Items from a dataset:
——

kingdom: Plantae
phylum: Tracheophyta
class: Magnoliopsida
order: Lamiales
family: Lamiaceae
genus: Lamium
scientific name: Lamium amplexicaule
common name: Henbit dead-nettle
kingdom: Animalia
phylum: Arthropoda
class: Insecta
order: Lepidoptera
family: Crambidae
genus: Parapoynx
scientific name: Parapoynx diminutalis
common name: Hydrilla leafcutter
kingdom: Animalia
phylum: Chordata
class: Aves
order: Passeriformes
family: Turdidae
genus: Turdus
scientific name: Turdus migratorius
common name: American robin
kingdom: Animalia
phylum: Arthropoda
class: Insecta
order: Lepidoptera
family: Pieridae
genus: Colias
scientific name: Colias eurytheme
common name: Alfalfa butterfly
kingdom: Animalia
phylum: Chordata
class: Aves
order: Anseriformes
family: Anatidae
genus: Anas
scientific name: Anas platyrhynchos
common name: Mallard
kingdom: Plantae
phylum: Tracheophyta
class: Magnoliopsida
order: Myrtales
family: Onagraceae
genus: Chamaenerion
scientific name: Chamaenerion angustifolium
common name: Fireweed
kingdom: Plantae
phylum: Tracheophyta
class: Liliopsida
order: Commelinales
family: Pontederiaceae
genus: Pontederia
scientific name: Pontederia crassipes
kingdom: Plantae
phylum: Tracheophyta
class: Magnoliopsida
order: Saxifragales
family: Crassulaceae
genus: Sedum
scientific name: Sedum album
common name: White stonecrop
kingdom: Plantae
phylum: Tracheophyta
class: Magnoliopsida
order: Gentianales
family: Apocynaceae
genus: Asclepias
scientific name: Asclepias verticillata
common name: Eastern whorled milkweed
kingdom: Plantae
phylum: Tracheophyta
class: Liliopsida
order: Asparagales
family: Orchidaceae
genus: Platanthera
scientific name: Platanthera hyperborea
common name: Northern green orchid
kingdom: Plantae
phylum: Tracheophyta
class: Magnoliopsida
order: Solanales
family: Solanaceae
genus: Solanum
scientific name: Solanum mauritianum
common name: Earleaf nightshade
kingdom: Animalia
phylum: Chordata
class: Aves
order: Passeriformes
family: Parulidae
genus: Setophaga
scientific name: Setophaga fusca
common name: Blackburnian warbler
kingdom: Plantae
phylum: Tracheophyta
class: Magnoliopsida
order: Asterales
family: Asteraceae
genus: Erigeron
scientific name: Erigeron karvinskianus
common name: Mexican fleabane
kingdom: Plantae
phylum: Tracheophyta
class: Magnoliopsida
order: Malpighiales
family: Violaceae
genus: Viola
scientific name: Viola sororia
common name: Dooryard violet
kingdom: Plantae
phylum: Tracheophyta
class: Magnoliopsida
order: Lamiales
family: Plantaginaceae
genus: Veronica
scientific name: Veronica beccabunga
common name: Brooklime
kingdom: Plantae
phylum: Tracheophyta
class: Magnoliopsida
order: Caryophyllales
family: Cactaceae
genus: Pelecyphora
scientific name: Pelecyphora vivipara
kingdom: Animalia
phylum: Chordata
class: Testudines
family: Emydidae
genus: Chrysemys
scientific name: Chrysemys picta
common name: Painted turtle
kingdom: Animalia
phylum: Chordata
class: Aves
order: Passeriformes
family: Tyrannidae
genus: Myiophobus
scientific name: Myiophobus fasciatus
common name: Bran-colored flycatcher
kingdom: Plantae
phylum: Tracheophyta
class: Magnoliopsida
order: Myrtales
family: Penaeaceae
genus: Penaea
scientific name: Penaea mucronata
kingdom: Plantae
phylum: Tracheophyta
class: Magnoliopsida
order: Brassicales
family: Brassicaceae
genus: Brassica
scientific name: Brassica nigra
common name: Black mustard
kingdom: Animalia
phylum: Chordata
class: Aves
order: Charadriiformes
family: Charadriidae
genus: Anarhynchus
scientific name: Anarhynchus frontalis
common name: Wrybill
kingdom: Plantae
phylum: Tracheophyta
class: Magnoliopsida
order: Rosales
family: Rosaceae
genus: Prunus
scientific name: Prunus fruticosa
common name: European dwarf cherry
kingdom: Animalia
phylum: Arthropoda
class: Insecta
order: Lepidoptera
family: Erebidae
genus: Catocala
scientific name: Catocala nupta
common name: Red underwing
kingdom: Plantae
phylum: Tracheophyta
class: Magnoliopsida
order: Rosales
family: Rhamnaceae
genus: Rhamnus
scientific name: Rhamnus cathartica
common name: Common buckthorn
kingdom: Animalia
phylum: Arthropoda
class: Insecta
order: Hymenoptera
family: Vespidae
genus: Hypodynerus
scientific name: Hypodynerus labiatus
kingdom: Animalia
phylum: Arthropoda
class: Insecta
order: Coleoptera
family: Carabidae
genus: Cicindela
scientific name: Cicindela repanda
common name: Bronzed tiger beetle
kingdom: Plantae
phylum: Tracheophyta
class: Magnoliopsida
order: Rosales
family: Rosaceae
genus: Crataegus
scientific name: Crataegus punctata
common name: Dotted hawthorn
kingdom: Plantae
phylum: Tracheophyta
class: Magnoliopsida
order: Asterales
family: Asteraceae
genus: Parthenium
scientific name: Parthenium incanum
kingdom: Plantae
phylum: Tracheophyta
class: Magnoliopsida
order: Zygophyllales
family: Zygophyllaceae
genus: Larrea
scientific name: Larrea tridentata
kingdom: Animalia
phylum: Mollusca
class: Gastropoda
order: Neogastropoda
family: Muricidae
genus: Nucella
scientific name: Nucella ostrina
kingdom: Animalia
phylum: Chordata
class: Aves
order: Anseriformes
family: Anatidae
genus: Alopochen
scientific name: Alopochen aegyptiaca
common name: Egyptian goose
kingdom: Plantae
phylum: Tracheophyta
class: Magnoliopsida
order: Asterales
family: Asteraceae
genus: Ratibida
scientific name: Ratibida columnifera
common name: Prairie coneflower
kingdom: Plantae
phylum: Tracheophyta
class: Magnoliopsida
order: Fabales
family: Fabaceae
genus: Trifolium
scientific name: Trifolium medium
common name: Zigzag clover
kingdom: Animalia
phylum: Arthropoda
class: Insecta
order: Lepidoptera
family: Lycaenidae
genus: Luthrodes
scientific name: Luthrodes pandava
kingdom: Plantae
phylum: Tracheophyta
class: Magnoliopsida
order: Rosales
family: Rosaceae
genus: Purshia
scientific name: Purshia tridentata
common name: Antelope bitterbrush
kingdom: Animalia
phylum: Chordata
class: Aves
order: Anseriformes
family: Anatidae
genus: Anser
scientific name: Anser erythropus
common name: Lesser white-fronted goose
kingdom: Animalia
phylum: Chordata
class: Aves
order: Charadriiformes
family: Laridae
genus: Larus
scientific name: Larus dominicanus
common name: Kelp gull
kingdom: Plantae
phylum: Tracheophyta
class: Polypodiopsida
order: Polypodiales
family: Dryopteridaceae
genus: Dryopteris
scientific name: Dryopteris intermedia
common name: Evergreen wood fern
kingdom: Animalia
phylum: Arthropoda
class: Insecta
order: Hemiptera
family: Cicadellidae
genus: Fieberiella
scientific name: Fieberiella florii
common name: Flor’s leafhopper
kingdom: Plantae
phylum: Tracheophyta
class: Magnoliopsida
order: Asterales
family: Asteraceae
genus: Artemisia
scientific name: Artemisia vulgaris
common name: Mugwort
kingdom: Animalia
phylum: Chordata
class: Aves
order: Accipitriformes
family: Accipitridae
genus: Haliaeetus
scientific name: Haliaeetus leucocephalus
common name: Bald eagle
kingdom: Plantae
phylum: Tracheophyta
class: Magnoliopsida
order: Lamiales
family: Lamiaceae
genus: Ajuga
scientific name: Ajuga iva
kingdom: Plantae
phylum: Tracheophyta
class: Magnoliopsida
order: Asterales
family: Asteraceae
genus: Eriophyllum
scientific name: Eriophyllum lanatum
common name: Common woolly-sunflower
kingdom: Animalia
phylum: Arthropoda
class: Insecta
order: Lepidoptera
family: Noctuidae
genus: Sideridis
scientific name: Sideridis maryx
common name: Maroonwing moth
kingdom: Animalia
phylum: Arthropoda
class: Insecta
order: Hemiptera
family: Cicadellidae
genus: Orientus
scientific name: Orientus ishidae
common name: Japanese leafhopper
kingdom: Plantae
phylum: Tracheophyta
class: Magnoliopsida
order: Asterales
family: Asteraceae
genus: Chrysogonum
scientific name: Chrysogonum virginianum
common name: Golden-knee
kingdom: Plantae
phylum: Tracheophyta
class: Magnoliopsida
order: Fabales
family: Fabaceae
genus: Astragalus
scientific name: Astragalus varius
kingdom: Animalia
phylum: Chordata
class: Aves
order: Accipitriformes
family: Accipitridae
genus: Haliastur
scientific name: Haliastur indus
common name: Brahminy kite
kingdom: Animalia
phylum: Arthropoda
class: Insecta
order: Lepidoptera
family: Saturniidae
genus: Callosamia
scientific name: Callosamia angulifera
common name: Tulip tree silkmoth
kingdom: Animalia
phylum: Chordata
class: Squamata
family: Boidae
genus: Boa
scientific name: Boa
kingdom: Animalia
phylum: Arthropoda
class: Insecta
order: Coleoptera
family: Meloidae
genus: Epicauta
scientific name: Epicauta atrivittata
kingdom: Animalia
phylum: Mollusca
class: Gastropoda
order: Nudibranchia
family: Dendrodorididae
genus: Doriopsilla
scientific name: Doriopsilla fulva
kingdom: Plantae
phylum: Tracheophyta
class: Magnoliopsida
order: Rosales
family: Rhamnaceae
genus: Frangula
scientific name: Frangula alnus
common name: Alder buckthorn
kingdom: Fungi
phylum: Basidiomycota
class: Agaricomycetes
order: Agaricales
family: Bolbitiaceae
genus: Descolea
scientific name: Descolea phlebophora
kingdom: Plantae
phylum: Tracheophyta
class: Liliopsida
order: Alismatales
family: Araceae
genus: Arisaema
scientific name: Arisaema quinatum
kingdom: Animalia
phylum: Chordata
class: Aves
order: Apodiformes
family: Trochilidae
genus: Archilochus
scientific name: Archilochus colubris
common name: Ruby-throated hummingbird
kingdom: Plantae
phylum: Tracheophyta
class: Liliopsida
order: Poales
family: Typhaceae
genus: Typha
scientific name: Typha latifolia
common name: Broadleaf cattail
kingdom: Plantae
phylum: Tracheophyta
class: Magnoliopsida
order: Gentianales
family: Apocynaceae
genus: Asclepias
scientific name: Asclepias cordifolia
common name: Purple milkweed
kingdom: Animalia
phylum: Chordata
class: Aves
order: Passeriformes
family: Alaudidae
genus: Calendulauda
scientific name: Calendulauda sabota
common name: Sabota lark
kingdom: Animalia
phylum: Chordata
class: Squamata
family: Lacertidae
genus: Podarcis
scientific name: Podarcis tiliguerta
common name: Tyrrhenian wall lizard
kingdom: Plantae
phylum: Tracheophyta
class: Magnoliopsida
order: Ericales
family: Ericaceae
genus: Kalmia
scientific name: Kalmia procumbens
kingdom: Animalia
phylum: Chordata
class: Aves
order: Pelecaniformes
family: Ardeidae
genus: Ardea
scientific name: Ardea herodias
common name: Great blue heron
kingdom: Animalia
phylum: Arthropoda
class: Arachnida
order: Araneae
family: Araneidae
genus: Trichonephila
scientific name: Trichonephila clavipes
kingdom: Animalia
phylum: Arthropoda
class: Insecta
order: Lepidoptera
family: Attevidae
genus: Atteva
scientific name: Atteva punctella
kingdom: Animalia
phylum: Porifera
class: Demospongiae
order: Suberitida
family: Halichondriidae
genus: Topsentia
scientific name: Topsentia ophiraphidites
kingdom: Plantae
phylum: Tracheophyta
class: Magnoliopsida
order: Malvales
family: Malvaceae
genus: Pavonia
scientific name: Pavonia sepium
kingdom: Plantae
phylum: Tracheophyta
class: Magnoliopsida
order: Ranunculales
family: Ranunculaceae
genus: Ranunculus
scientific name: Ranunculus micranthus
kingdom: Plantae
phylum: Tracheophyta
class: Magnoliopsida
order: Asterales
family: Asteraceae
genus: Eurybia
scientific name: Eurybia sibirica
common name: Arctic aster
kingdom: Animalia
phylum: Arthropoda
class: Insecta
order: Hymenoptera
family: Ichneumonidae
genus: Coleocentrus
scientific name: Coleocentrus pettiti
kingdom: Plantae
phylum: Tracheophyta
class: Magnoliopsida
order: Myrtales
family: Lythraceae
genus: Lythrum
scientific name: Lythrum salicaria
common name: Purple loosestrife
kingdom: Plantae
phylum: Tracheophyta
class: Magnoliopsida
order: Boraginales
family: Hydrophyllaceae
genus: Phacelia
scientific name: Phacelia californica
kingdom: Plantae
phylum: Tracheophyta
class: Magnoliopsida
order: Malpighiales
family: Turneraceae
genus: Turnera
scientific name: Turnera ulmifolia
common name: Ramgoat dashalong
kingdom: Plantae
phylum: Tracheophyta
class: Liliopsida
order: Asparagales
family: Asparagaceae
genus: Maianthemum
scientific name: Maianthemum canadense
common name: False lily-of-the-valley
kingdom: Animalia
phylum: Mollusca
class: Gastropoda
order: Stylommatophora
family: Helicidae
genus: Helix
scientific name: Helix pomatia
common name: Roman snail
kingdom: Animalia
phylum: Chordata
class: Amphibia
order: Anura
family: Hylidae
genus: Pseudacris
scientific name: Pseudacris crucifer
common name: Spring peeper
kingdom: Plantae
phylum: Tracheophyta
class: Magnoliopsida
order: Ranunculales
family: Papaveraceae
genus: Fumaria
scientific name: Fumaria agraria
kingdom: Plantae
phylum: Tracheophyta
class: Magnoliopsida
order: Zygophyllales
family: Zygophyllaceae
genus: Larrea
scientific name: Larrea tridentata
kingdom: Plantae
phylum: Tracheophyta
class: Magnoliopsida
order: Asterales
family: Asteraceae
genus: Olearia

——

Edit the lines from the one with "scientific name: Crataegus punctata" up to and including the one with "scientific name: Dryopteris intermedia" by changing every "common name" to "vernacular name" and leaving all else unchanged. Write out only those lines.

• Solution to this problem:
scientific name: Crataegus punctata
vernacular name: Dotted hawthorn
kingdom: Plantae
phylum: Tracheophyta
class: Magnoliopsida
order: Asterales
family: Asteraceae
genus: Parthenium
scientific name: Parthenium incanum
kingdom: Plantae
phylum: Tracheophyta
class: Magnoliopsida
order: Zygophyllales
family: Zygophyllaceae
genus: Larrea
scientific name: Larrea tridentata
kingdom: Animalia
phylum: Mollusca
class: Gastropoda
order: Neogastropoda
family: Muricidae
genus: Nucella
scientific name: Nucella ostrina
kingdom: Animalia
phylum: Chordata
class: Aves
order: Anseriformes
family: Anatidae
genus: Alopochen
scientific name: Alopochen aegyptiaca
vernacular name: Egyptian goose
kingdom: Plantae
phylum: Tracheophyta
class: Magnoliopsida
order: Asterales
family: Asteraceae
genus: Ratibida
scientific name: Ratibida columnifera
vernacular name: Prairie coneflower
kingdom: Plantae
phylum: Tracheophyta
class: Magnoliopsida
order: Fabales
family: Fabaceae
genus: Trifolium
scientific name: Trifolium medium
vernacular name: Zigzag clover
kingdom: Animalia
phylum: Arthropoda
class: Insecta
order: Lepidoptera
family: Lycaenidae
genus: Luthrodes
scientific name: Luthrodes pandava
kingdom: Plantae
phylum: Tracheophyta
class: Magnoliopsida
order: Rosales
family: Rosaceae
genus: Purshia
scientific name: Purshia tridentata
vernacular name: Antelope bitterbrush
kingdom: Animalia
phylum: Chordata
class: Aves
order: Anseriformes
family: Anatidae
genus: Anser
scientific name: Anser erythropus
vernacular name: Lesser white-fronted goose
kingdom: Animalia
phylum: Chordata
class: Aves
order: Charadriiformes
family: Laridae
genus: Larus
scientific name: Larus dominicanus
vernacular name: Kelp gull
kingdom: Plantae
phylum: Tracheophyta
class: Polypodiopsida
order: Polypodiales
family: Dryopteridaceae
genus: Dryopteris
scientific name: Dryopteris intermedia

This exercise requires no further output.